Extracted information:

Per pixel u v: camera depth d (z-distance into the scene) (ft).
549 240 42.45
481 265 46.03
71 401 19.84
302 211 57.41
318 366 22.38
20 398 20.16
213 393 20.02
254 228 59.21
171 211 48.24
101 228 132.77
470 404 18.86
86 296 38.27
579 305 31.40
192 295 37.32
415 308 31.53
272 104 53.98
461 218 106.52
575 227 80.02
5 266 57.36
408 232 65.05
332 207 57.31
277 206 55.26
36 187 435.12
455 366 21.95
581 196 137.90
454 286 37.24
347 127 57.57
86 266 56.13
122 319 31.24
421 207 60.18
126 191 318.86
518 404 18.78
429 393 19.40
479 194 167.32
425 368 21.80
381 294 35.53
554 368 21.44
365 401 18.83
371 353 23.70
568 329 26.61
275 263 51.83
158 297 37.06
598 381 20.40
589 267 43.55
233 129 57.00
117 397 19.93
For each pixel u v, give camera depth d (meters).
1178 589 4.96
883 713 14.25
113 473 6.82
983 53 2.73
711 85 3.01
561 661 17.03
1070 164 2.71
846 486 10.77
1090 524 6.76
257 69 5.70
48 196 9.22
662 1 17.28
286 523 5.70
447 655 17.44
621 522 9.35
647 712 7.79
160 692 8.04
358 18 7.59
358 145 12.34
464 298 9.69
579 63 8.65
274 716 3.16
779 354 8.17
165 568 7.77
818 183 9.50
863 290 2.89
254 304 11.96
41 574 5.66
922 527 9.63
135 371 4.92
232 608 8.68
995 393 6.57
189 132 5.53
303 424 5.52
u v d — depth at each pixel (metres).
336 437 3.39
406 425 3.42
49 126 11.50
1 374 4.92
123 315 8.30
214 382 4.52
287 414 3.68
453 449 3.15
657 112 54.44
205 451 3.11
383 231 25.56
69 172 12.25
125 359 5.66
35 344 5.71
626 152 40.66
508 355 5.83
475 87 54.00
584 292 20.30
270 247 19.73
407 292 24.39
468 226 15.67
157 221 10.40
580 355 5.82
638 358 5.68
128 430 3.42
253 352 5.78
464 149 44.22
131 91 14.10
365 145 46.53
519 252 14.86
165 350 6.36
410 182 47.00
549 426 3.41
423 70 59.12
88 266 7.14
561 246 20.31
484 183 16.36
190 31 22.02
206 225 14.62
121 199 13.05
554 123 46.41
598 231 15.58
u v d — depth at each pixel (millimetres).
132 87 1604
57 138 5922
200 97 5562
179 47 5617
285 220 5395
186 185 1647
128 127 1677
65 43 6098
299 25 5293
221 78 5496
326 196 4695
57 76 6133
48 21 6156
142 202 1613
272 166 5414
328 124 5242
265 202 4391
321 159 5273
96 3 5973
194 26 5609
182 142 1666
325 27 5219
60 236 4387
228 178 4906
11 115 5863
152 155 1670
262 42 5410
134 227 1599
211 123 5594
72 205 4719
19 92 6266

How to complete this task: Copy out the entire listing word for word. Keep every line as it is.

Your response:
Per pixel u v: camera depth d (z-distance into the scene) (ft).
549 240 42.45
481 265 46.03
71 401 19.84
302 211 57.41
318 366 22.38
20 398 20.16
213 393 20.02
254 228 59.21
171 211 48.24
101 228 132.77
470 404 18.86
86 296 38.27
579 305 31.40
192 295 37.32
415 308 31.53
272 104 53.98
461 218 106.52
575 227 80.02
5 266 57.36
408 232 65.05
332 207 57.31
277 206 55.26
36 187 435.12
455 366 21.95
581 196 137.90
454 286 37.24
347 127 57.57
86 266 56.13
122 319 31.24
421 207 60.18
126 191 318.86
518 404 18.78
429 393 19.40
479 194 167.32
425 368 21.80
381 294 35.53
554 368 21.44
365 401 18.83
371 353 23.70
568 329 26.61
275 263 51.83
158 297 37.06
598 381 20.40
589 267 43.55
233 129 57.00
117 397 19.93
For each pixel u v, give camera depth d (meters).
1178 589 4.96
883 713 14.25
113 473 6.82
983 53 2.73
711 85 3.01
561 661 17.03
1070 164 2.71
846 486 10.77
1090 524 6.76
257 69 5.70
48 196 9.22
662 1 17.28
286 523 5.70
447 655 17.44
621 522 9.35
647 712 7.79
160 692 8.04
358 18 7.59
358 145 12.34
464 298 9.69
579 63 8.65
274 716 3.16
779 354 8.17
165 568 7.77
818 183 9.50
863 290 2.89
254 304 11.96
41 574 5.66
922 527 9.63
135 371 4.92
232 608 8.68
995 393 6.57
189 132 5.53
303 424 5.52
u v d — depth at each pixel (metres).
336 437 3.39
406 425 3.42
49 126 11.50
1 374 4.92
123 315 8.30
214 382 4.52
287 414 3.68
453 449 3.15
657 112 54.44
205 451 3.11
383 231 25.56
69 172 12.25
125 359 5.66
35 344 5.71
626 152 40.66
508 355 5.83
475 87 54.00
584 292 20.30
270 247 19.73
407 292 24.39
468 226 15.67
157 221 10.40
580 355 5.82
638 358 5.68
128 430 3.42
253 352 5.78
464 149 44.22
131 91 14.10
365 145 46.53
519 252 14.86
165 350 6.36
410 182 47.00
549 426 3.41
423 70 59.12
88 266 7.14
561 246 20.31
484 183 16.36
190 31 22.02
206 225 14.62
121 199 13.05
554 123 46.41
598 231 15.58
u v d — depth at each pixel (millimetres).
132 87 1604
57 138 5922
200 97 5562
179 47 5617
285 220 5395
186 185 1647
128 127 1677
65 43 6098
299 25 5293
221 78 5496
326 196 4695
57 76 6133
48 21 6156
142 202 1613
272 166 5414
328 124 5242
265 202 4391
321 159 5273
96 3 5973
194 26 5609
182 142 1666
325 27 5219
60 236 4387
228 178 4906
11 115 5863
152 155 1670
262 42 5410
134 227 1599
211 123 5594
72 205 4719
19 92 6266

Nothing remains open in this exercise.